▸ **TO DO**: When a line in the entries below contains the word "shoulder", copy that line.

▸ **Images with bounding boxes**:
::::::::::

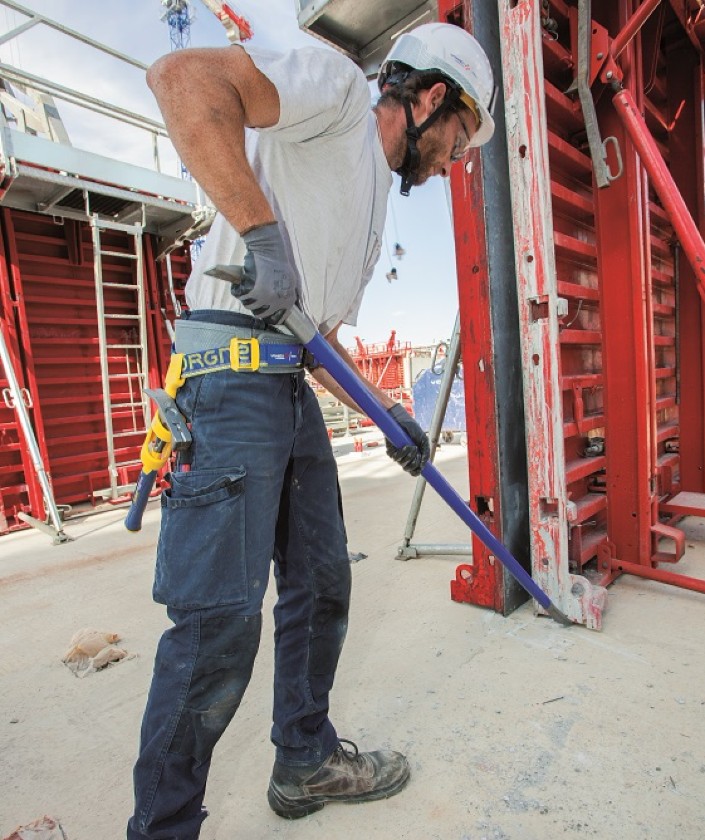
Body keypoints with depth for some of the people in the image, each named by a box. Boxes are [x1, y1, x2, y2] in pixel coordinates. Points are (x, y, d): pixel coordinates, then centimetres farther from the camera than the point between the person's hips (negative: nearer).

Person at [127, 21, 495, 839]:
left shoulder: (372, 206, 27)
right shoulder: (337, 84, 4)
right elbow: (181, 74, -13)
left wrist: (389, 414, 16)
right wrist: (261, 232, -21)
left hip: (294, 386, 10)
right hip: (234, 369, -9)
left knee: (321, 583, 13)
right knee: (221, 619, -7)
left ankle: (306, 762, 34)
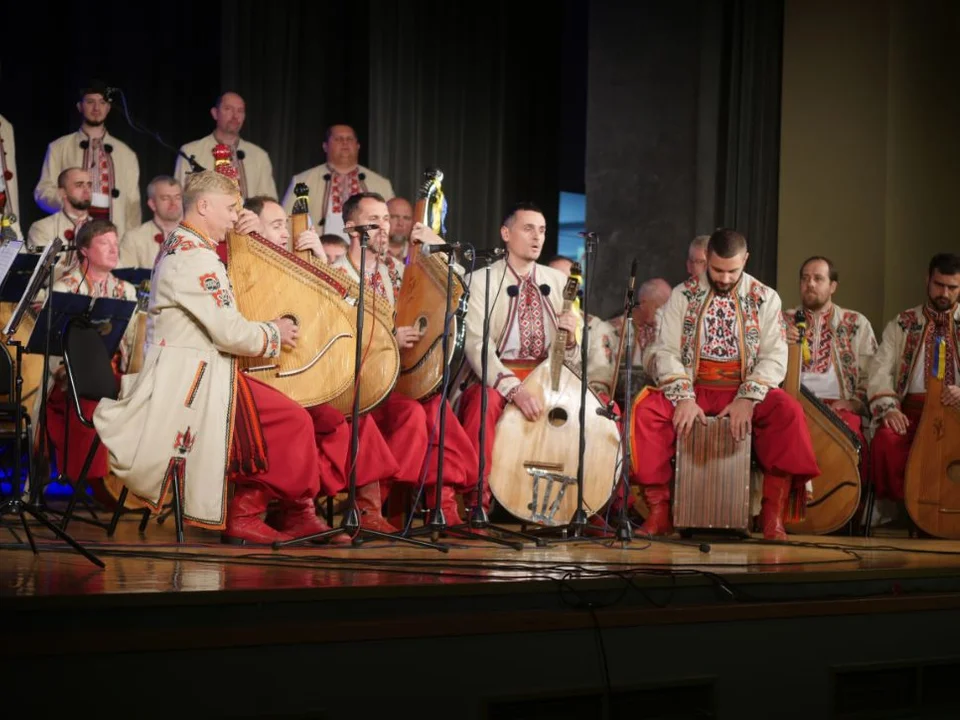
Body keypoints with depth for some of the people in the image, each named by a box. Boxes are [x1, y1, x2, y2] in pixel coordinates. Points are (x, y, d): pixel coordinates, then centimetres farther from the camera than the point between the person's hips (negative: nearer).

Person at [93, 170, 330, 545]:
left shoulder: (176, 246, 17)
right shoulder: (196, 257, -17)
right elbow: (231, 332, -20)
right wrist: (274, 333, -3)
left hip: (177, 377, 11)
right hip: (195, 380, -11)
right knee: (293, 422, -13)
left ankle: (246, 512, 9)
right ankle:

::::::::::

▸ **WRITTEN SOLUTION**:
left shoulder: (372, 206, 27)
right shoulder: (337, 84, 4)
left shoulder: (176, 246, 17)
right shoulder: (196, 257, -17)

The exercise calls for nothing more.